Reuben
You are asking good questions, I don't think anyone here believes that they are spam.

A list of PCB trade names can be found here: https://en.wikipedia.org/wiki/Polychlorinated_biphenyl

I'm not sure that all oil filled caps will eventually leak.  On the face of it, it seems reasonable but reliability is a fickle thing.  If an old part passes testing, then the chance of it continuing to be good (serviceable) is high, IMHO.  New components have yet to be stressed by normal operating conditions so they can fail early for no particular reason.  I would test it for leakage current and capacitor value.  If it passes both tests, then I would think that it is good to go.  

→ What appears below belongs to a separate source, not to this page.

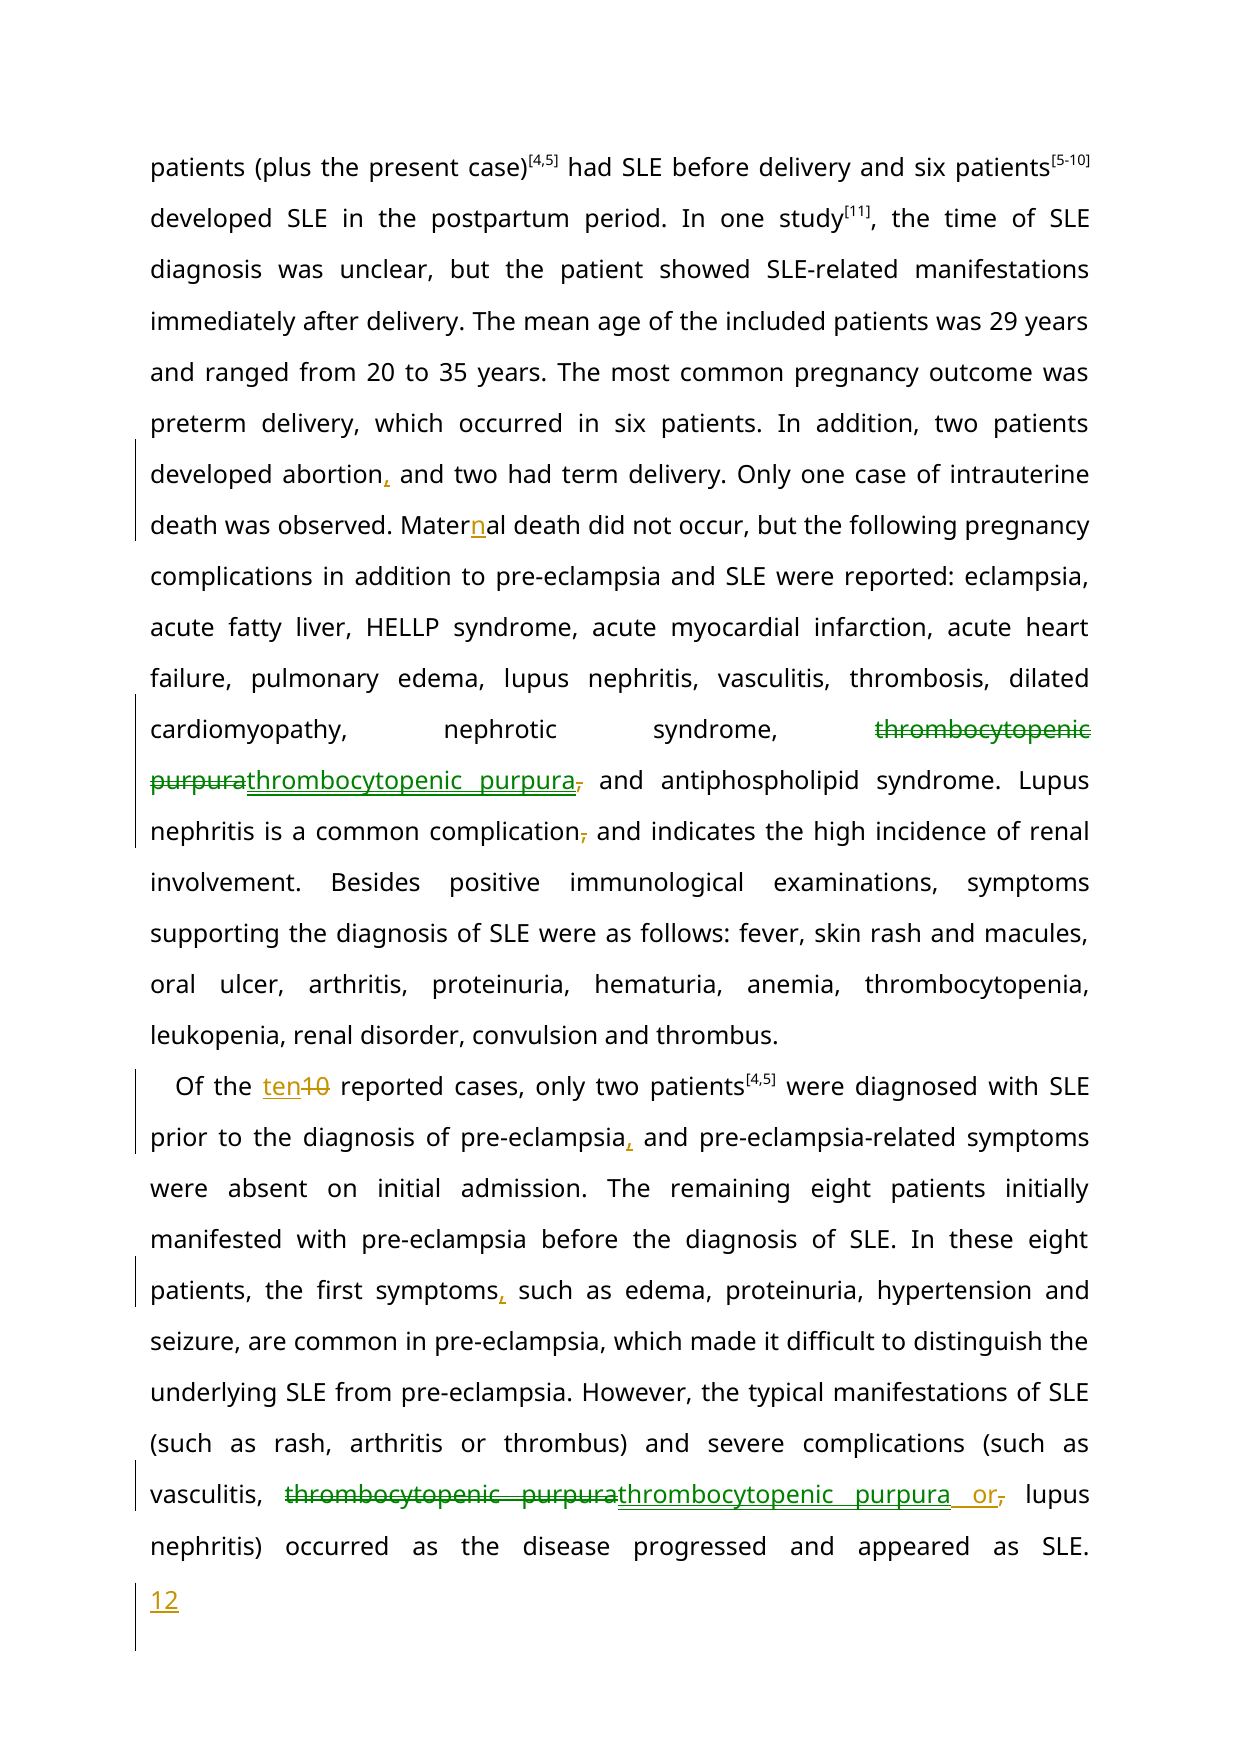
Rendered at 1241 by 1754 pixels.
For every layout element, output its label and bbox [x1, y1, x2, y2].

If you do enough leakage current testing then a high voltage current limited power supply is something to add to the tool kit.  Check eBay for an "electrophoresis power supply."  I have bought one (200 volt / 2 amps) for as little as $25, less postage.  The only thing wrong with it was a noisy fan which was easy to replace.  Some power supplies go as high as 1kv @ 500mA.  Bio-Rad is just one manufacturer.
Regards,
Jim

Logic: Method used to arrive at the wrong conclusion, with confidence.  Murphy


On Friday, December 1, 2023 at 11:07:42 AM CST, Reuben Popp <[email protected]> wrote:


My apologies to everyone for spamming the list so much lately.  I'm trying to do my research before asking the list, but sometimes my google-fu isn't exactly fruitful.

Anyway...  Oil filled caps in our gear.  Was it standard to denote whether they contained PCBs in them, or is it a safe assumption that ANY oil filled cap with a manufacture date before 1980 is suspect?  As most of those are likely out of spec and leaky, is there ANY way to open the cap, dispose of the contents at an EPA approved site and then restuff the shell with new components?  Or is my only recourse to decouple the old cap from the circuit and then place newer ones under the chassis (or try to hide them, etc).  If my only option is the latter, once decoupled from the circuit, what's the likelihood that it will actually start leaking (as in, the oil).  One would think that would be fairly miniscule, but what with some of these going on 80+ years old, it's a crap shoot at this point, no?